Spot on advice. Your gable ends do not need beams. You can build down(false beam) to even up the look then tie the false beam in with plywood to the gable truss. Me personally, I would vinyl/wrap with metal, all exposed wood, except posts.


----------



## lagrangedave (Aug 18, 2012)

Call around to the local truss manufacturers, they often get stuck with special orders. I built a clear span 24x24 greatroom and got the trusses for 1/2 price.


----------



## Luke0927 (Aug 18, 2012)

I went out an measured it 24x16 (maybe even hand pour another 2' of concrete) and make it 24x18 would do it fine.  I think Truss will also be best bet too.  Found some on CL 24' for $41 but only 4/12.
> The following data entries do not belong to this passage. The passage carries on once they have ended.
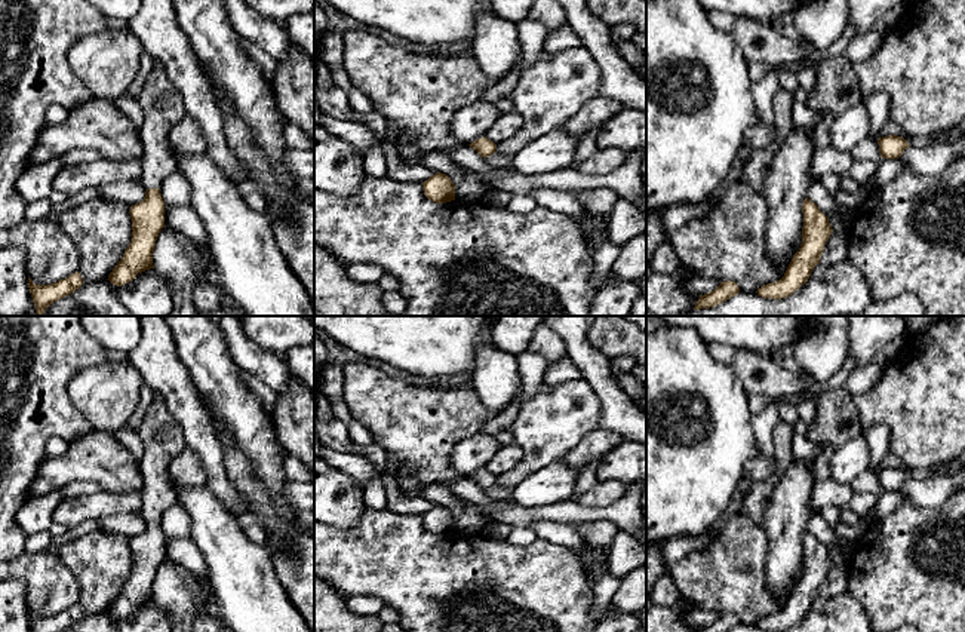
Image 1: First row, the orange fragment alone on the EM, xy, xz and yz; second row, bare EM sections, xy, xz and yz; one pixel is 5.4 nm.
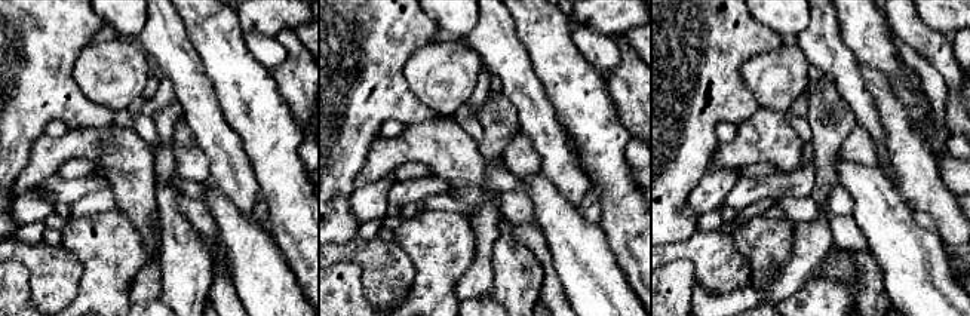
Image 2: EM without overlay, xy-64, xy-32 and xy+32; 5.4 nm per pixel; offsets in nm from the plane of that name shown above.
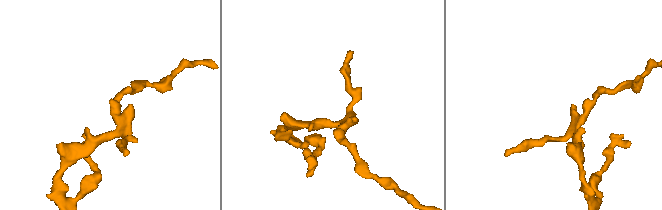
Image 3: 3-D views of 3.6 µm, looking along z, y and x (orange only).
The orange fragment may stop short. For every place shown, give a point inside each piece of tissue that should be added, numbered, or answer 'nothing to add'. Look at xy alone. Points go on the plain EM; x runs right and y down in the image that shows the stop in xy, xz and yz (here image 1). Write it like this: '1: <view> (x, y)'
1: xy (162, 436)

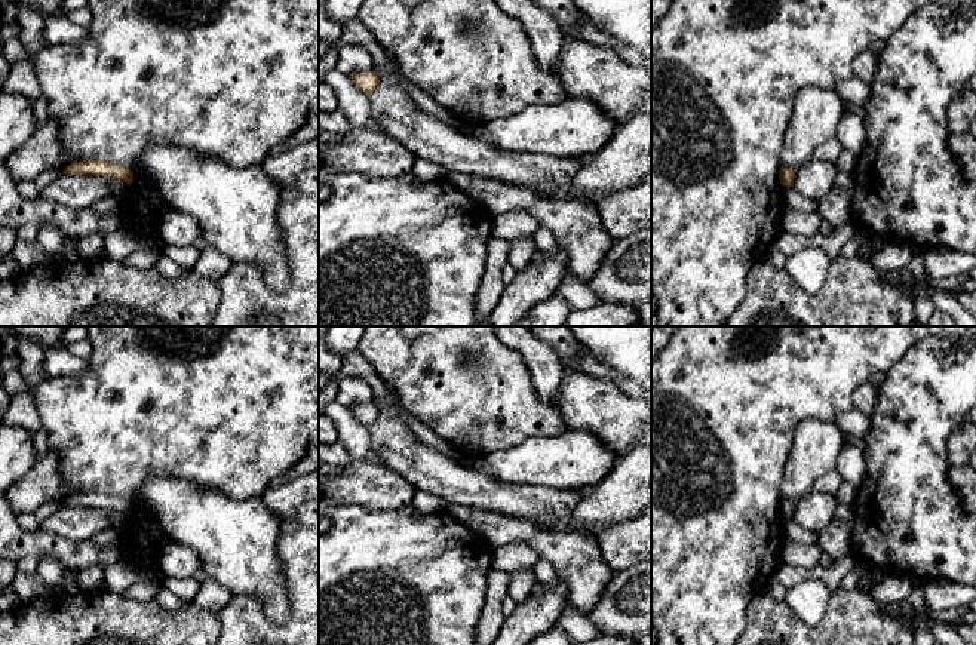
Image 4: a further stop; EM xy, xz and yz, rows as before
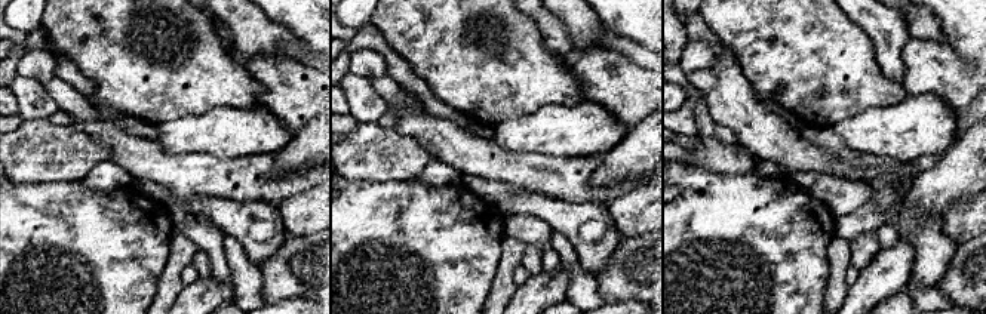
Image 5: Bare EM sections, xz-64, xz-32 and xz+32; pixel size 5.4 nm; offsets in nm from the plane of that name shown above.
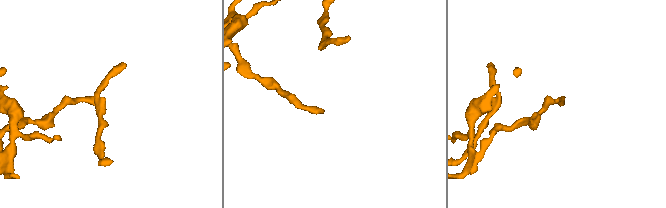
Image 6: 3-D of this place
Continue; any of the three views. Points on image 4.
nothing to add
So with say and 18' length, would you run 3 6x6 and notch in a doubled 2x10 or spend the money on LVL.  I think If i did 3 6x6 on 18' and being notched in no need for the LVL.


----------



## Havana Dude (Aug 18, 2012)

Luke0927 said:


> I went out an measured it 24x16 (maybe even hand pour another 2' of concrete) and make it 24x18 would do it fine.  I think Truss will also be best bet too.  Found some on CL 24' for $41 but only 4/12.
> 
> So with say and 18' length, would you run 3 6x6 and notch in a doubled 2x10 or spend the money on LVL.  I think If i did 3 6x6 on 18' and being notched in no need for the LVL.



This should be fine. Maybe go 2x12. 9 ft span may require a lam beam. You could provide some extra support by running some permanent bracing from each post at a 45 degree angle up to the bottom of the beam, if using 2x10.


----------